I'm sitting here tonight, "watching" some show on the National Geographic Channel with Pace, wondering why I'm on the computer when I could be doing something else. There's an allure to the computer that mystifies me, but I'm highly susceptible to it. You know what I mean, since you're here reading this, when you could be doing something else, too, right? I don't know what it is about reading blogs, Facebook, etc. at night, but it sucks me in!
I'm tired lately. I've been sleeping in until around 8 a.m. (Thank heavens for boys who'll stay in their bedroom until then!), but by about 9 p.m. I'm finished for the night. Except of course I stay up, yawning in front of my open laptop. I'm a glutton for punishment. If I could go to bed early just one or two nights in a row, I'd be a new woman! I used to roll my eyes when my mom would tell me she was "eternally tired." I thought it was drama. Now I know better; it's called Motherhood. It's not that the kids keep you up so late; it's that after the kids go to bed, you want to do something fun! Or at least get all the clean underwear and socks put away. Either way, a few hours of not being called, whined at, or needed is a blessed thing, and I succumb to it nightly. So now I, too, am "eternally tired."
But today, I have a real reason for it. Caiden and I have been working hard to establish a garden, as frugally as possible, and that involves digging beds and turning compost and hauling wheelbarrow loads of leaves. My fingernails are black, my back aches, and I might even be slightly sunburned, but by midsummer we should be eating out of our garden! If the raccoon will quit digging in it, that is. I constructed a sort-of fence around it today, to see if that helps. I found a trash can that'll keep the raccoon out of the goats' feed, but I sure don't know how to keep it out of my garden!
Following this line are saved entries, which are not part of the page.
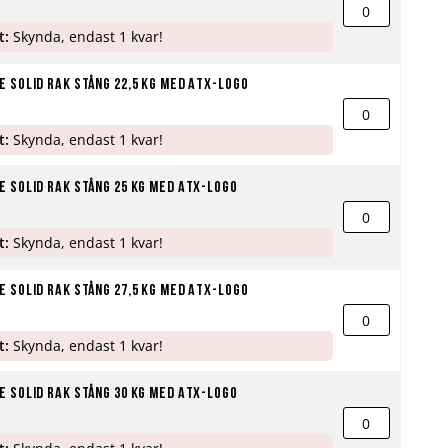
t:
Skynda, endast 1 kvar!
 Solid Rak stång 22,5 kg med ATX-logo
t:
Skynda, endast 1 kvar!
 Solid Rak stång 25 kg med ATX-logo
t:
Skynda, endast 1 kvar!
 Solid Rak stång 27,5 kg med ATX-logo
t:
Skynda, endast 1 kvar!
 Solid Rak stång 30 kg med ATX-logo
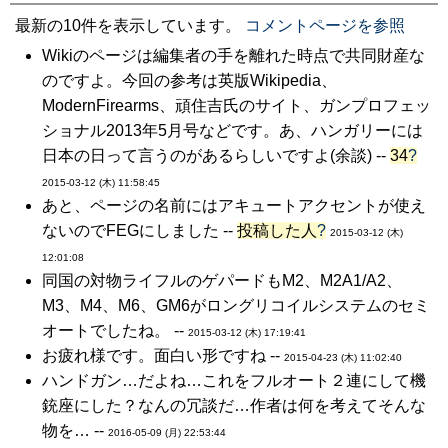
最新の10件を表示しています。
コメントページを参照
Wikiのページは編集者の手を離れた時点で共同財産な
のですよ。今回の参考は英版Wikipedia、
ModernFirearms、頑住吉氏のサイト、ガンプロフェッ
ショナル2013年5月号などです。あ、ハンガリーには
日本の日って言うのがあるらしいですよ(余談) --
34
?
2015-03-12 (木) 11:58:45
あと、ページの名前にはアキュートアクセントが使え
ないのでFEGにしました --
投稿した人
?
2015-03-12 (木)
12:01:08
同国の対物ライフルのゲパードもM2、M2A1/A2、
M3、M4、M6、GM6がロングリコイルシステムのセミ
オートでしたね。 --
2015-03-12 (木) 17:19:41
お疲れ様です。面白い形ですね --
2015-04-23 (木) 11:02:40
ハンドガン…だよね…これをフルオート２連にして機
銃座にした？なんの冗談だ…作者は何を考えてそんな
物を… --
2016-05-09 (月) 22:53:44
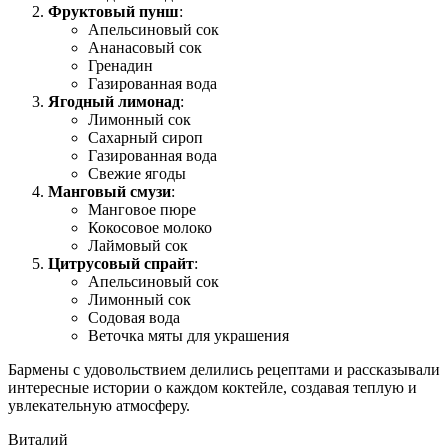
Фруктовый пунш
:
Апельсиновый сок
Ананасовый сок
Гренадин
Газированная вода
Ягодный лимонад
:
Лимонный сок
Сахарный сироп
Газированная вода
Свежие ягоды
Манговый смузи
:
Манговое пюре
Кокосовое молоко
Лаймовый сок
Цитрусовый спрайт
:
Апельсиновый сок
Лимонный сок
Содовая вода
Веточка мяты для украшения
Бармены с удовольствием делились рецептами и рассказывали
интересные истории о каждом коктейле, создавая теплую и
увлекательную атмосферу.
Виталий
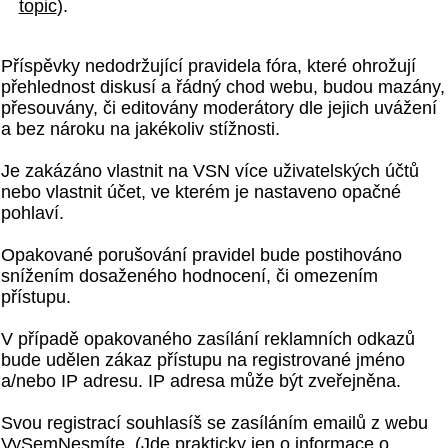
topic
).
Příspěvky nedodržující pravidela fóra, které ohrožují
přehlednost diskusí a řádný chod webu, budou mazány,
přesouvány, či editovány moderátory dle jejich uvážení
a bez nároku na jakékoliv stížnosti.
Je zakázáno vlastnit na VSN více uživatelských účtů
nebo vlastnit účet, ve kterém je nastaveno opačné
pohlaví.
Opakované porušování pravidel bude postihováno
snížením dosaženého hodnocení, či omezením
přístupu.
V případě opakovaného zasílání reklamních odkazů
bude udělen zákaz přístupu na registrované jméno
a/nebo IP adresu. IP adresa může být zveřejněna.
Svou registrací souhlasíš se zasíláním emailů z webu
VySemNesmíte. (Jde prakticky jen o informace o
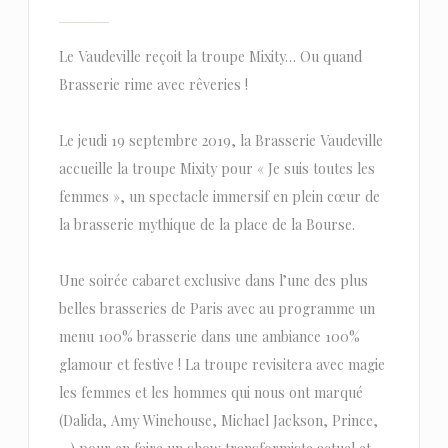
Le Vaudeville reçoit la troupe Mixity… Ou quand
Brasserie rime avec rêveries !
Le jeudi 19 septembre 2019, la Brasserie Vaudeville
accueille la troupe Mixity pour « Je suis toutes les
femmes », un spectacle immersif en plein cœur de
la brasserie mythique de la place de la Bourse.
Une soirée cabaret exclusive dans l’une des plus
belles brasseries de Paris avec au programme un
menu 100% brasserie dans une ambiance 100%
glamour et festive ! La troupe revisitera avec magie
les femmes et les hommes qui nous ont marqué
(Dalida, Amy Winehouse, Michael Jackson, Prince,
I guess it's only fair--he/she can't get to the chickens and can't get to the goats' feed, so maybe it figures I owe it a little nibble out of the garden?
And we're also trying to get out screened-in porch cleaned up and ready for enjoying. We sprayed off chicken dust and spiders today, and soon I'll start painting the floor. I don't know why I take on these projects; sometimes I think that if I could just quit starting new projects, I could enjoy a clean house and full cookie jar. But I have a vision for a great porch, and I bought some rattan furniture cheap off Craig's List, so if I can recover the cushions, hang baskets of flowers, get the floor painted, and find matchstick blinds the right size, it'll be perfect. Re-reading that list makes me realize that's sort of a big project. And I need it done by April 21st, because Pace's sister and her family are coming here to visit us, and we haven't seen them in almost three years because they're missionaries in Australia, so it would be terrific if we could enjoy hanging out with them on the porch. Pace and I are nothing it not optimistic about our ability to complete projects in a limited timeframe! I'll keep you posted. :)
As a sidenote, I finished my scrap quilt, love it deeply, and am so sad that it's too small to be a napping quilt for me. So I lovingly, sacrificially gave it to Addie, who promptly refused to sleep with it today, preferring the one my mom made her. I calmly, gently,
smilingly told her that I spent nearly 40 hours making that quilt, and she was going to love it, whether she wanted to or not. So she slept on top of it, as a compromise. That's what I get for thinking my mom was being dramatic when she said she was always tired. I get a daughter who's a stick of dynamite with a bow in her hair. But she has beautiful eyes, and she looks like my husband, so I'm generally a sucker.
So that's what's going on around here. I have pictures from our rabbit-under-the-bed-at-midnight experience, as well as one of Caiden's chin now that it's missing a huge chunk, as well as the you-will-love-it-because-I-slaved-over-it quilt, but now it's after 10 p.m., and not even the socks and underwear have been folded. And the raccoon's probably nibbling on my basil as I type. Off I go to bed, or at least to clean out my fingernails.